Today’s maritime and aviation timepieces are precise instruments designed and tested to withstand the pressures of both high altitudes and tremendous depths. Many top watch brands have developed features necessary for pilots and divers alike. The phrase “just in the nick of time” is one with real meaning when it comes to these specialized watchmaking fields.

Anchors Aweigh
Travel and gear-review writer Jason Heaton never dives without the right watch. Says Heaton, a PADI-certified rescue diver, “There’s a saying in the dive world: Two is one, and one is none,” he says. “If you have two pieces of equipment, it’s like having one, and if you have one, it’s like having nothing. Anything can happen to a single instrument. You always need backup, and for me that is a great dive watch.” Heaton has experienced life-changing adventures with quality instruments from IWC Schaffhausen, Rolex, Jaeger-LeCoultre, Omega, and Doxa. Since underwater navigation is tricky, using the watch to clock distances and durations helps with navigation and air-tank management. According to Heaton, the most important feature is a one-way ratcheted bezel for tracking elapsed time. In keeping with International Organization for Standardization (ISO) dive standards, he recommends the watch be water-resistant to at least 100 meters and have minute and hour hands that look distinctively different from each other.

Watchmakers incorporate features that render these pieces ultra water-resistant and diver-friendly, including double- or triple-locked winding crowns, additional gaskets, helium escape valves, silicone O rings, extra-large crowns, graduated one-way rotating bezels that measure elapsed time underwater, illuminated hands, antiglare crystals, and double-locked bracelet clasps.

“When looking for a diver’s watch, look at the strap. It’s good to have a rubber or Velcro strap that fits over the suit, or a quick-change bracelet,” says Heaton. “Divers also want a bezel that turns easily enough to set.

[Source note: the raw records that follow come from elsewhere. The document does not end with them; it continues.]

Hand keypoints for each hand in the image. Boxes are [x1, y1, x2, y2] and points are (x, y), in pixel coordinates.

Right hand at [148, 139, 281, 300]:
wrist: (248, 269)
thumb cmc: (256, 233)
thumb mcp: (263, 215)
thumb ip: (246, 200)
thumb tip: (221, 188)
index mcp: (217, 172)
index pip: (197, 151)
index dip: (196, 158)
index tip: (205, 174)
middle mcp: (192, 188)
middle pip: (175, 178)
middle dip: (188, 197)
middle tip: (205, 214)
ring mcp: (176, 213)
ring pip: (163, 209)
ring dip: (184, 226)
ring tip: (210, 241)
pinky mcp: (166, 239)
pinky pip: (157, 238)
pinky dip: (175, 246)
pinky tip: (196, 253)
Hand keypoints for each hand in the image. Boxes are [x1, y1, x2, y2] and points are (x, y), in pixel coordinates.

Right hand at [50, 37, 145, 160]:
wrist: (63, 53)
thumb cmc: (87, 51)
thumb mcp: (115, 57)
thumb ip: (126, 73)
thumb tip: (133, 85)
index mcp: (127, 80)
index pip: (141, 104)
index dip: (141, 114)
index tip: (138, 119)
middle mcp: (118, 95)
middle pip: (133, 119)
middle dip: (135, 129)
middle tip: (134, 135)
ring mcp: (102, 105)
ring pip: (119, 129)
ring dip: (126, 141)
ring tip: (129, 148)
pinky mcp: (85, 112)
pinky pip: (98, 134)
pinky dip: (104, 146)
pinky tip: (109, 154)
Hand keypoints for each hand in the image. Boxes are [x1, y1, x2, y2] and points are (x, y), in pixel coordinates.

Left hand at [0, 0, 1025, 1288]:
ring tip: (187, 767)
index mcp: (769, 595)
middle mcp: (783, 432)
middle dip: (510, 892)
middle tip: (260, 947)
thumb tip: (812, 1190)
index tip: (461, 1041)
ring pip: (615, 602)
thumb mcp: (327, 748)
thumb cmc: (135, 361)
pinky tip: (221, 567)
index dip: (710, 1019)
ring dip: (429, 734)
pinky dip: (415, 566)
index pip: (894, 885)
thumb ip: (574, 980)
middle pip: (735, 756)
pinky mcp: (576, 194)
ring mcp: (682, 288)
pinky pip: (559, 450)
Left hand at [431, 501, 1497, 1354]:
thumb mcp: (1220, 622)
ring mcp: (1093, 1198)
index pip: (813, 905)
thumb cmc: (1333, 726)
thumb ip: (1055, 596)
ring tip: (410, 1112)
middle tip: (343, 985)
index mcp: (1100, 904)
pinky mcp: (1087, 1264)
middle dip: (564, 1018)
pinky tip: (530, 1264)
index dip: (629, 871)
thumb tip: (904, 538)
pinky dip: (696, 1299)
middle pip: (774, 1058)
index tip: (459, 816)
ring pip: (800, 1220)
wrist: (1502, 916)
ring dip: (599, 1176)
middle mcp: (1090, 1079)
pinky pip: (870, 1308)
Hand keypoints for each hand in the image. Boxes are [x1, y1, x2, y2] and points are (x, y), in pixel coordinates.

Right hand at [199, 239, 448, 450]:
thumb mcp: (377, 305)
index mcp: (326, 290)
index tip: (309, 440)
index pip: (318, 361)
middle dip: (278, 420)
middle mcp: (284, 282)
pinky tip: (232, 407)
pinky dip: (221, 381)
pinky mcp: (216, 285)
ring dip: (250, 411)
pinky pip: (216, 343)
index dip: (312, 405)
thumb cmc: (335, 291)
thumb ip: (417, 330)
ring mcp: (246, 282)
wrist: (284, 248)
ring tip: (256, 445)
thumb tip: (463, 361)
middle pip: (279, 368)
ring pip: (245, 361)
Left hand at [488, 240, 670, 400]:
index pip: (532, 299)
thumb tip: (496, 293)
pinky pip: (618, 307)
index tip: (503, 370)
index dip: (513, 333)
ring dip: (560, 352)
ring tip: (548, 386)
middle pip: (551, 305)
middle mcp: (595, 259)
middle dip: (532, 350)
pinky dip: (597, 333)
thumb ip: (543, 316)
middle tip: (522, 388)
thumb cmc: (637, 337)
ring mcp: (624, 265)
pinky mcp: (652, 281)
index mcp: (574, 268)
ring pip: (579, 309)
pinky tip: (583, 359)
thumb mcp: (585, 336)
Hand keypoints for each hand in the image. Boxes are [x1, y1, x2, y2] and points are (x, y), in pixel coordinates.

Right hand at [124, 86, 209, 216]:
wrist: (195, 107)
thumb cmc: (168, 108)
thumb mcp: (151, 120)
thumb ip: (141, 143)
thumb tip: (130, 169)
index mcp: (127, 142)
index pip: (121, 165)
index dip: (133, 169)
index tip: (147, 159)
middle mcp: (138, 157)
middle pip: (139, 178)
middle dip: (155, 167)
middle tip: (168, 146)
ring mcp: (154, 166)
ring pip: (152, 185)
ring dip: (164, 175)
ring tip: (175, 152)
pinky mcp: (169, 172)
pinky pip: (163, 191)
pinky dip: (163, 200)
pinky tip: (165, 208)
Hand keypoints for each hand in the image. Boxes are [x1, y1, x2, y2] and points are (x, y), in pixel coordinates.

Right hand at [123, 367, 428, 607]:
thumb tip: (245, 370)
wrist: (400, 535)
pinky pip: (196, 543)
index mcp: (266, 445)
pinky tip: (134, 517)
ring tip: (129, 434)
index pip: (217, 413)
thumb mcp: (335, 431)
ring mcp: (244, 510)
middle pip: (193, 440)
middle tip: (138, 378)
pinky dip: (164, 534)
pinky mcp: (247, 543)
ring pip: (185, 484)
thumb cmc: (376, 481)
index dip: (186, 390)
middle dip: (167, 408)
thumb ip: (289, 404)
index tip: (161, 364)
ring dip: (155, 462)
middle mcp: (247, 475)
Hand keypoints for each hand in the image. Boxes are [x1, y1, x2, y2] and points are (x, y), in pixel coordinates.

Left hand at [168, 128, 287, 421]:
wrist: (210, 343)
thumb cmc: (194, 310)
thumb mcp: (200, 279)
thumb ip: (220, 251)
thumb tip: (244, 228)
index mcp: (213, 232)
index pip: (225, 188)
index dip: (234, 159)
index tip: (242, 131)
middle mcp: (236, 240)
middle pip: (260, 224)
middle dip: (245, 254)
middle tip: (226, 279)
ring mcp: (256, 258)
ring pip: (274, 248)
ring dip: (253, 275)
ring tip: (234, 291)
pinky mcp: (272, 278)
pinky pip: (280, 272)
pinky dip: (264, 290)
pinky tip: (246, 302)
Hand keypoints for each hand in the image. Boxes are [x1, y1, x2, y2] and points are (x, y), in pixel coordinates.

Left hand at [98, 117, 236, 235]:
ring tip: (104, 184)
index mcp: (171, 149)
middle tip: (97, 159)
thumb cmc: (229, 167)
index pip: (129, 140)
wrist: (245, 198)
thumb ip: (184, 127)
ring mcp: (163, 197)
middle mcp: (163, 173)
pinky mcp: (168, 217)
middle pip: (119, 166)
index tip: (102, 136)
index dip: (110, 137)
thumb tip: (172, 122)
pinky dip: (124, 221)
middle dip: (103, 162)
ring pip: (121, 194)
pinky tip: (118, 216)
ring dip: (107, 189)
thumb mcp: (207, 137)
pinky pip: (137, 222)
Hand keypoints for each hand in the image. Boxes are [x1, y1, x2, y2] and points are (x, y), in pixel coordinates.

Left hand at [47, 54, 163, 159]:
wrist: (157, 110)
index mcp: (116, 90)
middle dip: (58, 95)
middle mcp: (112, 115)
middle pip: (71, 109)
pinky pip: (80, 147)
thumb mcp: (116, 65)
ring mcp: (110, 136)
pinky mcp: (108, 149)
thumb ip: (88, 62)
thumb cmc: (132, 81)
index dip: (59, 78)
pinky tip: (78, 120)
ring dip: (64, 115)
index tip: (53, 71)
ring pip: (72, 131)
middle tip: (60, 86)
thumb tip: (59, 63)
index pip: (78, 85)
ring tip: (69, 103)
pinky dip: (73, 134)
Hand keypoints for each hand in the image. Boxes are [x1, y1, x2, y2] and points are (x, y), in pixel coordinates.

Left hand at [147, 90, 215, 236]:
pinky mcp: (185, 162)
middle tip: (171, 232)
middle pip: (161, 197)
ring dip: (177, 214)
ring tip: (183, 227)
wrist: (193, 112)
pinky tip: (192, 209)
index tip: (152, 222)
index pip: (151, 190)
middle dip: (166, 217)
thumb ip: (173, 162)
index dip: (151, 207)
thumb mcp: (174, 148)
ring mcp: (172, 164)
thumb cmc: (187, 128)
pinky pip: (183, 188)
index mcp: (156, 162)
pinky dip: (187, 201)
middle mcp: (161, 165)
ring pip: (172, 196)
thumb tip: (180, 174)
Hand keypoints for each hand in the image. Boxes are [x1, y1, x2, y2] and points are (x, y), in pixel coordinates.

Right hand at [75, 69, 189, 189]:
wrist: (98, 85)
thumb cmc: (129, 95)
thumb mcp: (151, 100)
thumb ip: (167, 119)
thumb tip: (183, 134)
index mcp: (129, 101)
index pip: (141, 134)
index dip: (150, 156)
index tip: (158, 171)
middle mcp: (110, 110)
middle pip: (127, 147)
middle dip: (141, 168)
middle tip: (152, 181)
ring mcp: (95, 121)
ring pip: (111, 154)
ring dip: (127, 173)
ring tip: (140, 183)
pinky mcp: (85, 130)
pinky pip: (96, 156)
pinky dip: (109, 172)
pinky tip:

Luminescence is also important, because you need to tell time under water, and finally, since big, clunky watches can get hung up on gear, a lower-profile watch is better.”

Some timepieces indicate bottom time, measure elapsed time, feature an alarm that can be sensed underwater, or offer interchangeable bracelets or extensions enabling them to be worn over a wet suit. Color of luminescence also plays a key role: Red and orange turn to gray at a depth of about 30 feet; yellow can be seen a little longer, while blue stays visible up to 300 feet.

Finally, to withstand extreme conditions, most dive watches are built of materials such as steel, titanium, or gold, with some brands also using high-tech composites such as engineered ceramic for cases.

Of late, free diving (diving without equipment on a single breath of air) has gained popularity. Herbert Nitsch achieved record-setting status when he dove to a depth of 700 feet off the Greek island of Spetses in 2007. Nitsch wears a Breitling during his long, single-breath dives, and in a few months he will attempt to set the Breitling Extreme 800 record, free diving to 800 feet.

In 1997, the crew of the Mata-Rangi expedition, en route from Chile to Polynesia, encountered a violent storm and lost radio contact. The crew members survived because they were able to broadcast a distress signal built into their Breitling Emergency watches.

The first truly water-resistant watch surfaced in 1927, when Mercedes Gleitze swam the English Channel wearing a Rolex. Thirty-plus years later, another Rolex was strapped to the hull of the bathyscaphe Trieste submersible, which descended 35,800 feet into the deepest accessible point on earth: the Pacific Ocean’s Mariana Trench.

Over the years, top brands have created watches for elite water-bound corps. Panerai supplied the Royal Italian Navy; Tutima worked with NATO to create a special dive watch; and both Jaeger-LeCoultre and Luminox worked with the Navy SEALs program. The latter’s SEAL watch was introduced in ’94; more recently the label released its Scott Cassell watch, named for the counterterrorism operative and undersea explorer. For its part, Jaeger-LeCoultre’s Master Compressor Geographic Navy SEAL watch went along on important underwater expeditions just last year.

Brands such as IWC Schaffhausen, Oris, Hublot, and Alpina have supported underwater exploration and preservation. IWC Schaff-hausen—which introduced its first Aquatimer watch in 1967—is a sponsor of the Charles Darwin Foundation, while Omega joined forces with environmental activist and photographer Yann Arthus-Bertrand for the making of Planet Ocean, a documentary debuting this June. Says Stephen Urquhart, president of Omega, “It is essential that we, as responsible watch brands, not only equip the divers of the world with the right instruments for their exploration, but also ensure there continues to be clean oceans to dive in.”